Five lines into Claremorris, 1862–1895
The junction that made the town
When the railway reached Claremorris in May 1862, the town was already a functioning market centre. The junction made it something larger. By 1895 five lines converged here: the main route east to Athlone and Dublin, the extension west to Castlebar and Westport, the branch north to Ballina (1873), the line south to Ballinrobe (1893), and the cross-country route to Collooney in Sligo (1895). Goods from the west of Mayo — turf, cattle, wool — moved east through Claremorris. Merchants came west. The Saturday mart was the commercial engine and the railway was the fuel. The Ballinrobe line closed in 1959, the Collooney route in 1975. The Ballina branch and the Dublin–Westport main line survive.
Land League origins, 1879
The meeting before Irishtown
The meeting at Irishtown on 20 April 1879 is usually marked as the start of the Land League — fifteen to twenty thousand people assembled on a plain a few miles from Claremorris to hear demands for rent reduction and an end to evictions. That meeting was planned at a large gathering in Claremorris itself, attended by Michael Davitt. Through an irony that the railway makes pointed, Davitt missed the Irishtown meeting because he missed his train. He had helped set it in motion from Claremorris. The National Land League was formally founded in Dublin later that year with Davitt as one of its secretaries. Within three years the landlord system in Ireland was cracking.
The Norman in the place name
Clár Chlainne Mhuiris
The plain of the family of Muiris — that is what the Irish name means. The Muiris in question is Maurice de Prendergast, a Norman knight who crossed to Ireland with Strongbow in 1170 and received lands in south Mayo as part of the Norman settlement. He is long dead and the Prendergast family lands have passed through many hands, but the name stuck to the plain, and the plain stuck to the town.

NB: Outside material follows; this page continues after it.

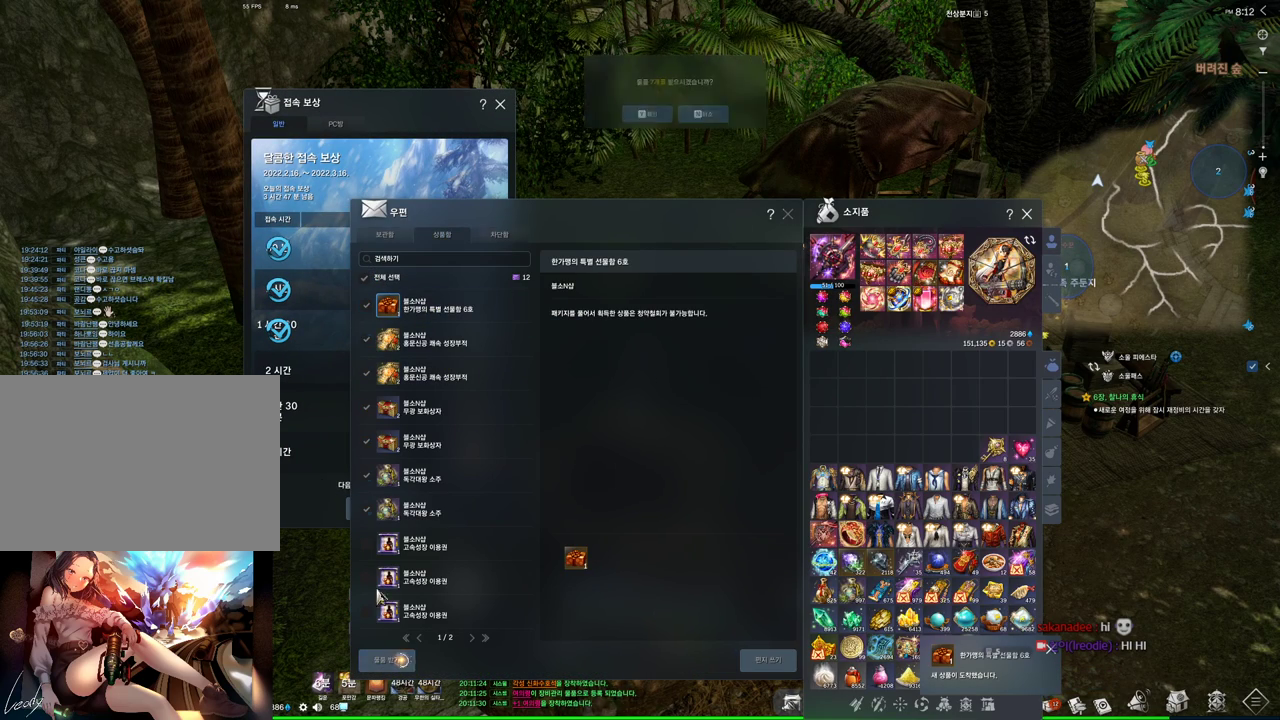
{"keys": [], "mouse": [], "events": [[100, "mouse_left", "down"], [200, "mouse_left", "up"]]}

Claremorris in its English spelling is a loose phonetic rendering. The Irish is more accurate: a flat landscape associated with a twelfth-century Norman who most people in the town have never thought about.
Since 1904, with breaks for two wars and a pandemic
The Show at the Racecourse
The Claremorris Agricultural Show was first held in 1904 in Hollymount, found its home in Claremorris parish shortly afterwards, and has been running on August Bank Holiday Sunday ever since — with seventeen cancellations along the way: the First World War, the Second, foot-and-mouth outbreaks, and the two COVID years of 2020 and 2021. The 104th show ran in August 2024 at the Racecourse grounds. Two hundred and seventy-five show classes: cattle, sheep, horses, vintage machinery, farm and garden, cookery, dog show. The poultry classes came back in 2024 after a long absence. It is a farming day. The people who show cattle have been showing cattle here for generations.